Removing GIL naively would decrease single thread performance. Every project aim...

rich_sasha · on May 18, 2022

Sam Gross worked on this, this made rounds recently in Python user world: https://docs.google.com/document/d/18CXhDb1ygxg-YXNBJNzfzZsD...

It's a fork of Python 3.9, takes out GIL and introduces optimisations to speed up both single- and multi-threaded execution (since the bar set by PSF is that no-GIL implementations must be at least as fast as GIL single threaded programs). He ends up with a net 10% speed improvement.

If he does these optimisations, and also doesn't remove the GIL, the performance boost is even larger. So, depending on how you look at it, it's either:

- A bunch of optimisations, plus a GILectomy which slows Python down, or

- A bulk change that removes GIL and speeds things up

Since these improvements were in a similar ballpark, my fear was that the improvements are taken off the branch, with GIL left in place...

sumtechguy · on May 18, 2022

Removing the GIL is an idea (and as you point out not working very well). When optimizing do not depend on 'that one cool trick' to fix everything. In this case it looks like they are removing extra work and doing work once and keeping a copy around (caching).

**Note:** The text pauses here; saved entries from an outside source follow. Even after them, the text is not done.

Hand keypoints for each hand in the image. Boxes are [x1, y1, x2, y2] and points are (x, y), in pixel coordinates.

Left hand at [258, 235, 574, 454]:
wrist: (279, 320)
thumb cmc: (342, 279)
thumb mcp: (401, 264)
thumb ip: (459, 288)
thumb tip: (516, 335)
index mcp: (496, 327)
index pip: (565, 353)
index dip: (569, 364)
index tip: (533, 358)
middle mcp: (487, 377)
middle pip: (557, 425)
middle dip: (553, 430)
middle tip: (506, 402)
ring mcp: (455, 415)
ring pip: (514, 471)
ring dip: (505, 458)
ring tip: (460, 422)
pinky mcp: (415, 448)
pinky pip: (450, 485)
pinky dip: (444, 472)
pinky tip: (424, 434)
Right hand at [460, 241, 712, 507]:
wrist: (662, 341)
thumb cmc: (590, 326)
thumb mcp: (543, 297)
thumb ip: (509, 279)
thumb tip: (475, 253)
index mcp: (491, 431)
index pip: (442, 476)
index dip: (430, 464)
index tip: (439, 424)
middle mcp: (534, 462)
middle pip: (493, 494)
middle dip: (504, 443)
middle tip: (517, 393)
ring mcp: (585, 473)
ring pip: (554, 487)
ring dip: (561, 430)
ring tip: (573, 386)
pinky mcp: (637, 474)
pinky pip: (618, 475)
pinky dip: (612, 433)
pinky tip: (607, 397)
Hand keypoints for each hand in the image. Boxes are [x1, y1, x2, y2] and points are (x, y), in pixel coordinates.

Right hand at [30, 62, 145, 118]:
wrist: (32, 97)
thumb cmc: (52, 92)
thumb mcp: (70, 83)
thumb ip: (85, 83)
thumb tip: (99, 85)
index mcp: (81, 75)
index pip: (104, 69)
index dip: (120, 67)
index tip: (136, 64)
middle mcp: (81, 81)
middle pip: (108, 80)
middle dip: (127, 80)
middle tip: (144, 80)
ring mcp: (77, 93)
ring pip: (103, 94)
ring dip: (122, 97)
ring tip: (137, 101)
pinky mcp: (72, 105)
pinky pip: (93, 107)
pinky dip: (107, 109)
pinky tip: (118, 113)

riyadparvez · on May 18, 2022

Why would it decrease single thread performance? How is python different than other languages that support native full-fledged multi-threading, eg Java, Go, C#?

kortex · on May 18, 2022

A big part is that Python uses reference counting GC. Java, Go, C# all use tracing GC. Py_INCREF and Py_DECREF are responsible for inc/decreasing the reference count, and are not atomic. The GIL ensures refcount safety by allowing only one thread access to changing refcount. The naive approach to parallelization would require locking each ref inc/dec. There are some more sophisticated approaches (thanks to work by Sam Gross et al) that avoid a mutex hit for every inc/dec.

Tracing GC does not run into this problem. Why Python doesn't use tracing GC is not something I am qualified to answer.

Sam Gross' work: https://docs.google.com/document/d/18CXhDb1ygxg-YXNBJNzfzZsD...

The GIL code: https://github.com/python/cpython/blob/main/Python/ceval_gil...

Py_INCREF: https://github.com/python/cpython/blob/a4460f2eb8b9db46a9bce...

kaba0 · on May 18, 2022

I am by no means knowledgeable enough on the topic, but Swift has similar problem domain, and afaik only uses atomic ref counts for objects that “escape” from a given thread - is there a reason something like that wouldn’t work for python as well?

adgjlsfhk1 · on May 18, 2022

python made it's C api visible, so things like reference counting are widely observed by C libraries that interop with python. This makes it much harder to make changes since you can't change the implementation in ways that programs rely on.